Return every line of the entries below that contains the string "converter", matching case exactly.

(Entries excerpted from a collection)

-- BEGIN --

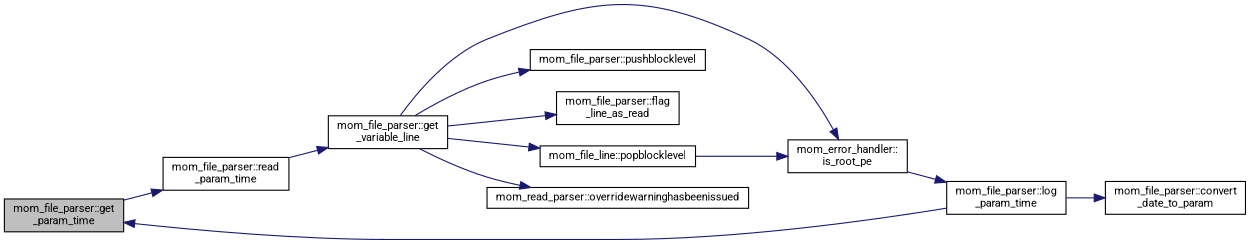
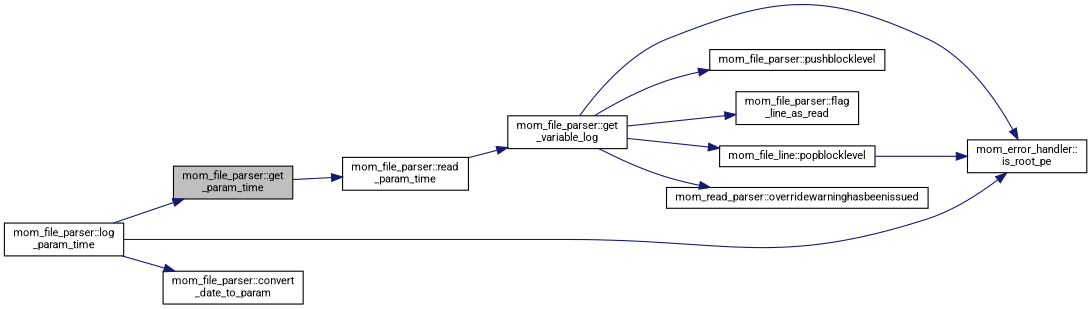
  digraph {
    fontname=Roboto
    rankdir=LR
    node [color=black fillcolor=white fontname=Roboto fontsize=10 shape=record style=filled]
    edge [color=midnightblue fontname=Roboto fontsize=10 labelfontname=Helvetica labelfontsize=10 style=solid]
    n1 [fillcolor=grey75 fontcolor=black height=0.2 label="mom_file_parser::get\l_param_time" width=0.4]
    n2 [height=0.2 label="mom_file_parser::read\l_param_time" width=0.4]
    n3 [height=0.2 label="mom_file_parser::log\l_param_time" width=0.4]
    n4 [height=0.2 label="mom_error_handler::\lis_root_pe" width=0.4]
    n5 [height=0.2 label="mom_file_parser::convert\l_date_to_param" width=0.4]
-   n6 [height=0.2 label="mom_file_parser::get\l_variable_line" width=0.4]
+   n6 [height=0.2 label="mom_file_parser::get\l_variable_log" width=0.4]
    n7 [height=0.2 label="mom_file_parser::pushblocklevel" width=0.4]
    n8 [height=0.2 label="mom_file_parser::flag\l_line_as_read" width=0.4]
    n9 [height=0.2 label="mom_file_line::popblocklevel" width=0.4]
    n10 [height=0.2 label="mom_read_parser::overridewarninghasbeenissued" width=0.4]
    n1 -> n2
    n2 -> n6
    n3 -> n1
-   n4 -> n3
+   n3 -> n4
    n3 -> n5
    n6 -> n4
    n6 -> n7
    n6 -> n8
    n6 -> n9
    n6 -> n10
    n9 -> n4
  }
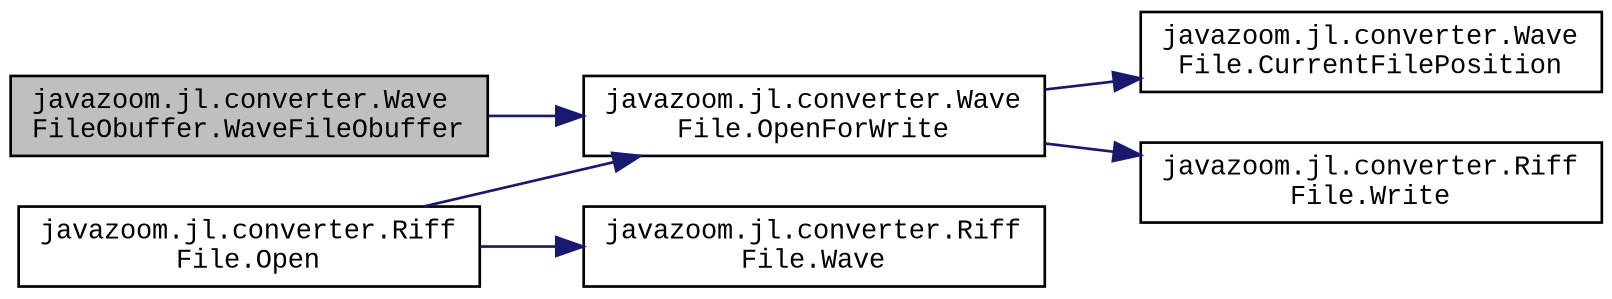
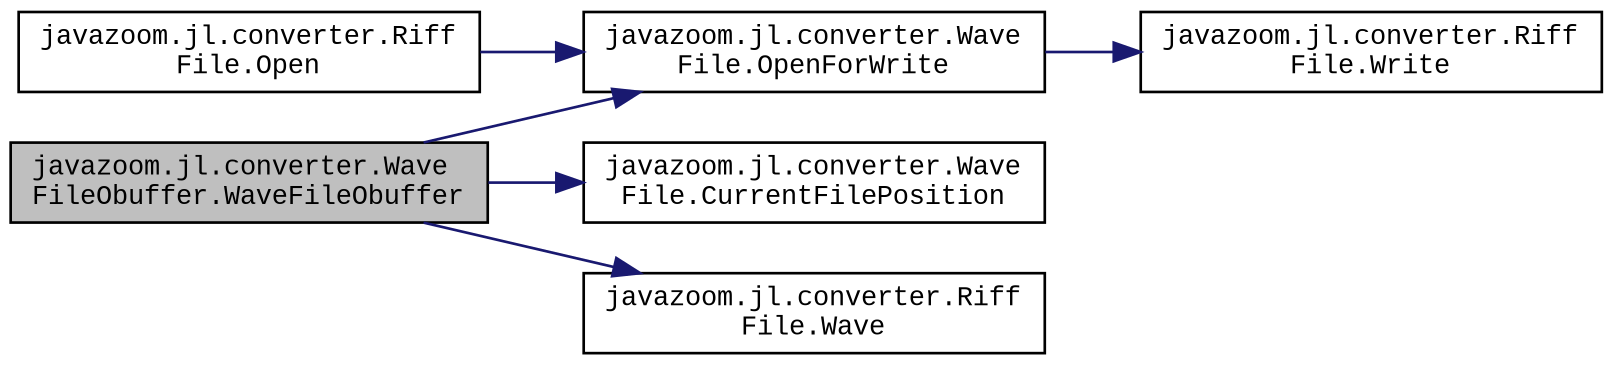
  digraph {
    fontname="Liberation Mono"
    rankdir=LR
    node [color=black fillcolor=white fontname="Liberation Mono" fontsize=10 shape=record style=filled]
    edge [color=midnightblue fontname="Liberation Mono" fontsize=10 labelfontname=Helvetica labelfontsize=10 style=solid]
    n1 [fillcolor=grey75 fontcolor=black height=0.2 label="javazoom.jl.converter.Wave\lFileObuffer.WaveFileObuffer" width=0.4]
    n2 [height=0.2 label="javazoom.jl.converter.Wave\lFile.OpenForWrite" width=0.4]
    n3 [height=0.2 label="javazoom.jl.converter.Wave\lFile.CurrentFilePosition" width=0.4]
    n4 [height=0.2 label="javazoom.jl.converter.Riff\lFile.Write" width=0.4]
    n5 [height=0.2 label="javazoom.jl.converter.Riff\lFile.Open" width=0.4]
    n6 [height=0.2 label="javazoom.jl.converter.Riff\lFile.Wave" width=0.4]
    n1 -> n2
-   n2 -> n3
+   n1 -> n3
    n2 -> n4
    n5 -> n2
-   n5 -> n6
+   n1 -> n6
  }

-- END --

* Final answer:
    n1 [fillcolor=grey75 fontcolor=black height=0.2 label="javazoom.jl.converter.Wave\lFileObuffer.WaveFileObuffer" width=0.4]
    n2 [height=0.2 label="javazoom.jl.converter.Wave\lFile.OpenForWrite" width=0.4]
    n3 [height=0.2 label="javazoom.jl.converter.Wave\lFile.CurrentFilePosition" width=0.4]
    n4 [height=0.2 label="javazoom.jl.converter.Riff\lFile.Write" width=0.4]
    n5 [height=0.2 label="javazoom.jl.converter.Riff\lFile.Open" width=0.4]
    n6 [height=0.2 label="javazoom.jl.converter.Riff\lFile.Wave" width=0.4]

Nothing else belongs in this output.